British Museum Europe Plate 15, Copy D |
"This is all our world __ we shall nothing know
Nothing hear, but the Clock that tells our woes,
The vine shall grow, but we shall never see it,
Summer shall come, and with her all delights,
But dead cold winter still inhabit here."
In the image we see a shackled prisoner appearing to be warding off some impending threat, and a scaly jailer hurriedly mounting the staircase. The image may portray pictorially the idea that the punisher becomes a victim of punishment. The doom which threatens the prisoner awaits the jailer as well.
The text of Plate 15 portrays events of climax. The Trump of Doom is blown not by revolutionary or reactionary forces but by Newton who introduces the new age of empirical science. Enitharmon's dream is over. She calls forth her daughter Ethinthus whom Damon calls 'the mortal flesh.' She degrades sexual experience to mere physicality, as is appropriate for the new materialistic philosophy of Bacon and Newton.
Europe, Plate 13, (E 65)
"The red limb'd Angel siez'd, in horror and torment;
The Trump of the last doom; but he could not blow the iron tube!
Thrice he assay'd presumptuous to awake the dead to Judgment.
A mighty Spirit leap'd from the land of Albion,
Nam'd Newton; he siez'd the Trump, & blow'd the enormous blast!
Yellow as leaves of Autumn the myriads of Angelic hosts,
Fell thro' the wintry skies seeking their graves;
Rattling their hollow bones in howling and lamentation.

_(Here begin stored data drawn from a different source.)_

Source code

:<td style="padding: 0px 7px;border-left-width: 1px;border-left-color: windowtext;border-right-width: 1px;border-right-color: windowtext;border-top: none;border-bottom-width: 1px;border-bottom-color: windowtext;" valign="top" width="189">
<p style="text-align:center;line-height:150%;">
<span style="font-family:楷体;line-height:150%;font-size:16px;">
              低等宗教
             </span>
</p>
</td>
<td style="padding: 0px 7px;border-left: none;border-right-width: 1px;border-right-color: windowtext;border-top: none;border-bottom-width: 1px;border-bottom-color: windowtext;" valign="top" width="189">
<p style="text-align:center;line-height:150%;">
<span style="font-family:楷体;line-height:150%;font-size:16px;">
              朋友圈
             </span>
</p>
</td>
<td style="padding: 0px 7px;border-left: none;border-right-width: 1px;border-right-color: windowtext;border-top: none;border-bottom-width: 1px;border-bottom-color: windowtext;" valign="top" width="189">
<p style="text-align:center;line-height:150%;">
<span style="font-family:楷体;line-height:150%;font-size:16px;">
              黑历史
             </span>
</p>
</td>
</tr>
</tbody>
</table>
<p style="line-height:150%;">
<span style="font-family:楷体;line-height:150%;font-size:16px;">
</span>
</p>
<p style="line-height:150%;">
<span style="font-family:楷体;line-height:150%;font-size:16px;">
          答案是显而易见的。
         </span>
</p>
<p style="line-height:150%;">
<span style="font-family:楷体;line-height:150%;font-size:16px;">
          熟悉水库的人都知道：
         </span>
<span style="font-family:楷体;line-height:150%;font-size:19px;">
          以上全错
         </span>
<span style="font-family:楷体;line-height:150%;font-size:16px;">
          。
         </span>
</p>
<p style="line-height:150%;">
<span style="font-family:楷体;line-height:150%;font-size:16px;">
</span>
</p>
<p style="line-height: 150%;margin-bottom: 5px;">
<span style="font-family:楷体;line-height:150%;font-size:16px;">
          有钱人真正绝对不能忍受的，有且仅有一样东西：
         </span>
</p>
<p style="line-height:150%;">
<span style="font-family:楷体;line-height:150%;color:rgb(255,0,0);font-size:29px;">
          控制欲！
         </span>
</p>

Then Enitharmon woke, nor knew that she had slept
And eighteen hundred years were fled
As if they had not been
She calld her sons & daughters
To the sports of night,
Within her crystal house;
And thus her song proceeds.
Arise Ethinthus! tho' the earth-worm call;
Let him call in vain;
Till the night of holy shadows
And human solitude is past!"
Here is a longer quote from the play cited by Cumberland in the inscription:
The Two Noble Kinsmen, ACT 2. SC. 2
William Shakespeare and John Fletcher
"Like proud Seas under us: our good Swords now
(Better the red-eyd god of war nev'r wore)
Ravishd our sides, like age must run to rust,
And decke the Temples of those gods that hate us:
These hands shall never draw'em out like lightning,
To blast whole Armies more.
ARCITE.
No, Palamon,
Those hopes are Prisoners with us; here we are
And here the graces of our youthes must wither
Like a too-timely Spring; here age must finde us,
And, which is heaviest, Palamon, unmarried;
The sweete embraces of a loving wife,
Loden with kisses, armd with thousand Cupids
Shall never claspe our neckes, no issue know us,
No figures of our selves shall we ev'r see,
To glad our age, and like young Eagles teach 'em
Boldly to gaze against bright armes, and say:
'Remember what your fathers were, and conquer.'
The faire-eyd Maides, shall weepe our Banishments,
And in their Songs, curse ever-blinded fortune,
Till shee for shame see what a wrong she has done
To youth and nature. This is all our world;
We shall know nothing here but one another,
Heare nothing but the Clocke that tels our woes.
The Vine shall grow, but we shall never see it:
Sommer shall come, and with her all delights;
But dead-cold winter must inhabite here still."